INSTRUCTION 1:
Under the award agreement, in what form are the Shares to be issued to the Participant?
INSTRUCTION 2:
Carry on the Kaman award agreement from the point where it ends.

Exhibit 10.6
AWARD AGREEMENT
(Under the Kaman Corporation
2013 Management Incentive Plan)
THIS AWARD AGREEMENT (this “Agreement”) is made and entered into as of the __ day of April, 20__, by and between KAMAN CORPORATION, a Connecticut corporation with its principal office in Bloomfield, Connecticut (the “Company”), and ___________________ (the “Participant”).
Recitals:
A. The Participant currently serves as Non-Employee Director of the Company and, as such, is eligible to receive benefits under the Kaman Corporation 2013 Management Incentive Plan (the “Plan”).
B. This Agreement sets forth the terms and conditions of an equity-based Award granted to the Participant under Section 10 of the Plan.
C. All capitalized terms used but not otherwise defined in this Agreement shall have the meanings ascribed to them in the Plan.
NOW, THEREFORE, in consideration of the premises, and of the mutual covenants and agreements herein contained, the parties hereto hereby agree as follows:
1.Grant of Equity-Based Award.
(a)Subject to the terms and conditions of this Agreement, the Participant is hereby granted an equity-based Award (the “Award”) of ____________________ (_____) shares (the “Shares”) of the Common stock, par value $1.00 per share (“Common Stock”), of the Company pursuant to Section 10 of the Plan. The Shares shall be transferred to the Participant as additional compensation for services rendered to the Company. The Shares are not subject to any restrictions or risk of forfeiture.
(b)Promptly following the execution and delivery of this Agreement by the Participant, the Shares shall be issued in uncertificated form and recorded on the shareholder records maintained by the Transfer Agent and Registrar of the Company’s Common Stock (the “Transfer Agent”).
(c)Effective upon the date of issuance to the Participant of the Shares registered in the Participant’s name, the Participant will be a holder of record of the Shares and will have, subject to the terms and conditions of this Agreement, all rights of a shareholder with respect to such Shares including the right to vote such shares at any meeting of shareholders of the Company at which such Shares are entitled to vote and the right to receive all distributions of any kind paid with respect to such Shares.

Stored data entries
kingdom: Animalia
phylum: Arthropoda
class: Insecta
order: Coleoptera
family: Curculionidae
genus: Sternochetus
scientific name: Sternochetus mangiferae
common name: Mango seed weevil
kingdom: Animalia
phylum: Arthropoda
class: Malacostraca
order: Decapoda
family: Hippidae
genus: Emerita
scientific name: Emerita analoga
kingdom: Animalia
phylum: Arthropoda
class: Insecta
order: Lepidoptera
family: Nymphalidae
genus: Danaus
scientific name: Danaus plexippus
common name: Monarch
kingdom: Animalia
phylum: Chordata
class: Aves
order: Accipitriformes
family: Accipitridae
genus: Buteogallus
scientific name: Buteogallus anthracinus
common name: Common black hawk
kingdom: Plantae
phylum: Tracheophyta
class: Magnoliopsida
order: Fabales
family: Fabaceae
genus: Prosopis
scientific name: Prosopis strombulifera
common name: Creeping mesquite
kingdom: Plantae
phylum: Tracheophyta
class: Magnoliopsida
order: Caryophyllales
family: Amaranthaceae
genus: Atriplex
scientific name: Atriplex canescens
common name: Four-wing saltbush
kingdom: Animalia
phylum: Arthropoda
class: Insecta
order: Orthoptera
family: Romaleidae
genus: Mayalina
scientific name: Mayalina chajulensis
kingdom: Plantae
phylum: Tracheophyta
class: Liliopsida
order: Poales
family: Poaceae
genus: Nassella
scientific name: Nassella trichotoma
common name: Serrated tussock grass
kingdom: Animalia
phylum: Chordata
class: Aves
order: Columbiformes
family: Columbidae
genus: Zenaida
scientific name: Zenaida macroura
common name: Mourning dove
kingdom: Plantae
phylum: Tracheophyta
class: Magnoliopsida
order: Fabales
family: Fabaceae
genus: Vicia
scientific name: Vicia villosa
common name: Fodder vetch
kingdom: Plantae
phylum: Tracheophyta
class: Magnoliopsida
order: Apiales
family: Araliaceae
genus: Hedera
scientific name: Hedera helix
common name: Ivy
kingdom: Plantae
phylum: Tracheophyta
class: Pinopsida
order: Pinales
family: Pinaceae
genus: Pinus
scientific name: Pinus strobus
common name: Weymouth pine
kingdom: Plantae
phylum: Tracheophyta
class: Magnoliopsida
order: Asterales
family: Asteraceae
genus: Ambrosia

EXPECTED ANSWER 1:
In uncertificated form, recorded on the shareholder records kept by the Transfer Agent and Registrar of the Company's Common Stock.

EXPECTED ANSWER 2:
2.Taxes. The Participant shall bear all expense of, and be solely responsible for, all federal, state local or foreign taxes due with respect to the issuance of the Shares.
3.Interpretation. This Agreement shall at all times be interpreted, administered and applied in a manner consistent with the provisions of the Plan. In the event of any inconsistency between the terms of this Agreement and the terms of the Plan, the terms of the Plan shall control and the Plan is incorporated herein by reference.
4.Amendment; Modification; Waiver. No provision of this Agreement may be amended, modified or waived unless such amendment, modification or waiver shall be authorized by the Committee and shall be agreed to in writing by the Participant.
5.Complete Agreement. This Agreement contains the entire Agreement of the parties relating to the subject matter of this Agreement and supersedes any prior agreements or understandings with respect thereto.
6.Agreement Binding. This Agreement shall be binding upon and inure to the benefit of the Company, its successors and assigns and the Participant, his or her heirs, devisees and legal representatives.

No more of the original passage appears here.